The Black Windmill est un film d'espionnage efficace et dont l'ancrage anglais en fait la singularité dans le contexte du Watergate. Plutôt qu'un contexte paranoïaque et nébuleux attendu dans la lignée du versant américain du genre comme A cause d'un assassinat (1974), le scénario (adapté du roman Seven Days to a Killing de Clive Egleton), le film joue sur les failles bien humaines tisser son drame. Lorsque le fils du Major Tarrant (Michael Caine) est kidnappé, c'est tout l'équilibre ténu du MI6 qui est mis à mal. Pas de mystère sur l'identité des kidnappeurs connue d'emblée, leurs exigences et connaissances des procédés du MI6 laissant entendre que la menace est avant tout intérieure.

 Les services secrets nous apparaissent comme éloignés des réalités (le directeur adepte des mondanités joués par Joseph O'Conor) ou suspicieux au point d'en être déshumanisé (remarquable Donald Pleasence). Dans ce contexte, Tarrant aborde les évènements avec un sang-froid stupéfiant semble dans la lignée de ces attitudes détachées (où il est d'ailleurs sous-entendus qu'elles ont mis à mal son mariage) mais peu à peu Don Siegel individualise Michael Caine en tant comme d'action, en professionnel et père plus impliqué. Et même si cela reste un non-dit on ressent ce côté lads en opposition de la hiérarchie embourgeoisée qui court souvent dans les rôles anglais de Caine.

Cela joue donc sur le ton du film, dénué d'envolées dramatiques appuyées et dont chaque scène vise scruter cet environnement froid et manipulateur. Cela commence par le duo de méchants remarquablement incarné par John Vernon et Delphine Seyrig. Chacune de leurs actions s'avère précise et sans passion (ce qui permet de vite évacuer quelconque motivation politique), parfait reflet de leur antagoniste du MI6 et seul le personnage de Michael Caine (et dans un registre plus inactif son épouse jouée par Janet Suzman) amène progressivement tension au récit.
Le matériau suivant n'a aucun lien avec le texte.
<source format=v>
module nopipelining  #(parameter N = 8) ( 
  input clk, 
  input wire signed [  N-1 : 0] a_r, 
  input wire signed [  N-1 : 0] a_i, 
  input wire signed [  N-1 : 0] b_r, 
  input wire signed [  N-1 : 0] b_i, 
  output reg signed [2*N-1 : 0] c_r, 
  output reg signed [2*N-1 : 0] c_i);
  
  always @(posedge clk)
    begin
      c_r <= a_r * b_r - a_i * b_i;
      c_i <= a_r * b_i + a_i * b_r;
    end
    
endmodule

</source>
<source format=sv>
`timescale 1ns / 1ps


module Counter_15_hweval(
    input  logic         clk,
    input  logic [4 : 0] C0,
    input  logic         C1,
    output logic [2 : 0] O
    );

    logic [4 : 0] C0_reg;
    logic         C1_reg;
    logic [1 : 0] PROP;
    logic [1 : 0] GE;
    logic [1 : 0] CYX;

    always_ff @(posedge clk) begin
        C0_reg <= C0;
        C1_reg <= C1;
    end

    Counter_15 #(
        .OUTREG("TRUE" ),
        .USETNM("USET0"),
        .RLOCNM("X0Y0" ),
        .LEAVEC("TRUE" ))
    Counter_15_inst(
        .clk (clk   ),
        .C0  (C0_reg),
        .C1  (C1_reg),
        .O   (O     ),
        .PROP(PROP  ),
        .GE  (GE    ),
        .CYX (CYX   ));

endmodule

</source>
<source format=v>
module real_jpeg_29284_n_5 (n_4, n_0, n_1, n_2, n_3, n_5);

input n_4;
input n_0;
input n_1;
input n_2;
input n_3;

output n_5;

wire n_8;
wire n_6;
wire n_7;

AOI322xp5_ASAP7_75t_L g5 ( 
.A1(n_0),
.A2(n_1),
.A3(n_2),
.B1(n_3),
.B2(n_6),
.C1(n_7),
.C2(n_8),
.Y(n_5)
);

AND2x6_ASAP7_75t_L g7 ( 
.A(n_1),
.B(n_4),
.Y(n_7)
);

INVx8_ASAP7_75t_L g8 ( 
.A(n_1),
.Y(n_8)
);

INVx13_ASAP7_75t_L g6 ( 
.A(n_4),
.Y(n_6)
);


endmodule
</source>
La mise en scène de Don Siegel joue ainsi de cette alternance de relâchement et d'intensité, les moments de suspense n'en étant que plus efficace (et porté par un score groovy de Roy Budd). On pense à la poursuite dans le métro et surtout tout le passage parisien entre accélération surprenante (l'évasion routière nocturne filmée au cordeau) et vraie partie d'échec stratégique.
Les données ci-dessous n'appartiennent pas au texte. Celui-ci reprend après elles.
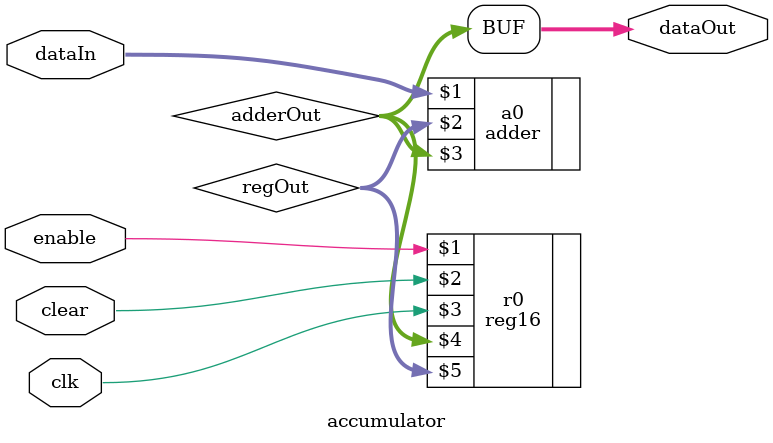
<source format=v>
module accumulator (
input enable, clear, clk,
input [15:0] dataIn,
output [15:0] dataOut
);

wire [15:0] regOut, adderOut;

assign dataOut = adderOut;

adder a0(dataIn, regOut, adderOut);

reg16 r0(enable, clear, clk, adderOut, regOut);

endmodule
</source>
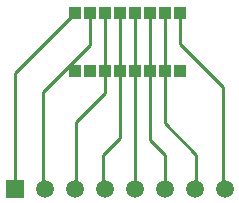
<source format=gtl>
G04 Layer: TopLayer*
G04 EasyEDA v6.5.22, 2023-01-10 12:32:39*
G04 b370202723584046b7ae4b0ba92148f9,2e4b97ed0a384ad5b60706015a639cab,10*
G04 Gerber Generator version 0.2*
G04 Scale: 100 percent, Rotated: No, Reflected: No *
G04 Dimensions in millimeters *
G04 leading zeros omitted , absolute positions ,4 integer and 5 decimal *
%FSLAX45Y45*%
%MOMM*%

%AMMACRO1*21,1,$1,$2,0,0,$3*%
%ADD10C,0.2540*%
%ADD11MACRO1,1X1.1X0.0000*%
%ADD12R,1.5000X1.5000*%
%ADD13C,1.5000*%

%LPD*%
D10*
X1143000Y9998608D02*
G01*
X1143000Y9321800D01*
X901700Y9080500D01*
X901700Y8521700D01*
X889000Y8509000D01*
X889000Y9998608D02*
G01*
X381000Y9490608D01*
X381000Y8509000D01*
X1651000Y9998608D02*
G01*
X1651000Y9067800D01*
X1917700Y8801100D01*
X1917700Y8521700D01*
X1905000Y8509000D01*
X1778000Y9998608D02*
G01*
X1778000Y9740900D01*
X2146300Y9372600D01*
X2146300Y8521700D01*
X2159000Y8509000D01*
X1524000Y9998608D02*
G01*
X1524000Y8928100D01*
X1651000Y8801100D01*
X1651000Y8509000D01*
X1397000Y9998608D02*
G01*
X1397000Y8509000D01*
X1270000Y9998608D02*
G01*
X1270000Y8940800D01*
X1130300Y8801100D01*
X1130300Y8521700D01*
X1143000Y8509000D01*
X1016000Y9998608D02*
G01*
X1016000Y9728200D01*
X622300Y9334500D01*
X622300Y8521700D01*
X635000Y8509000D01*
D11*
G01*
X1778000Y9998598D03*
G01*
X1651000Y9998598D03*
G01*
X1524000Y9998598D03*
G01*
X1397000Y9998598D03*
G01*
X1270000Y9998598D03*
G01*
X1143000Y9998598D03*
G01*
X1016000Y9998598D03*
G01*
X889000Y9998598D03*
G01*
X889000Y9508601D03*
G01*
X1016000Y9508601D03*
G01*
X1143000Y9508601D03*
G01*
X1270000Y9508601D03*
G01*
X1397000Y9508601D03*
G01*
X1524000Y9508601D03*
G01*
X1651000Y9508601D03*
G01*
X1778000Y9508601D03*
D12*
G01*
X381000Y8509000D03*
D13*
G01*
X635000Y8509000D03*
G01*
X889000Y8509000D03*
G01*
X1143000Y8509000D03*
G01*
X1397000Y8509000D03*
G01*
X1651000Y8509000D03*
G01*
X1905000Y8509000D03*
G01*
X2159000Y8509000D03*
M02*

</source>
Siegel filme l'ensemble avec la nervosité qu'on lui connaît et seules quelques petites facilités du script pourront faire tiquer, notamment le retour un peu trop facile de Caine en Angleterre. Cette approche sied à merveille au film, le côté british apportant un vernis trompeur (maison aristocratique, cottage et pause thé en toute circonstance) tout en se montrant plus quelconque dans son environnement et ces enjeux (le pourquoi du comment sera très trivial), loin du vertige d'un Ipcress, danger immédiat (1965) par exemple. Le final aussi féroce (un sacré morceau entre John Vernon et Michael Caine dans un moulin exigu) qu'expéditif se montre ainsi à l'image de ce suspense bien mené, sans être non plus un sommet de Siegel.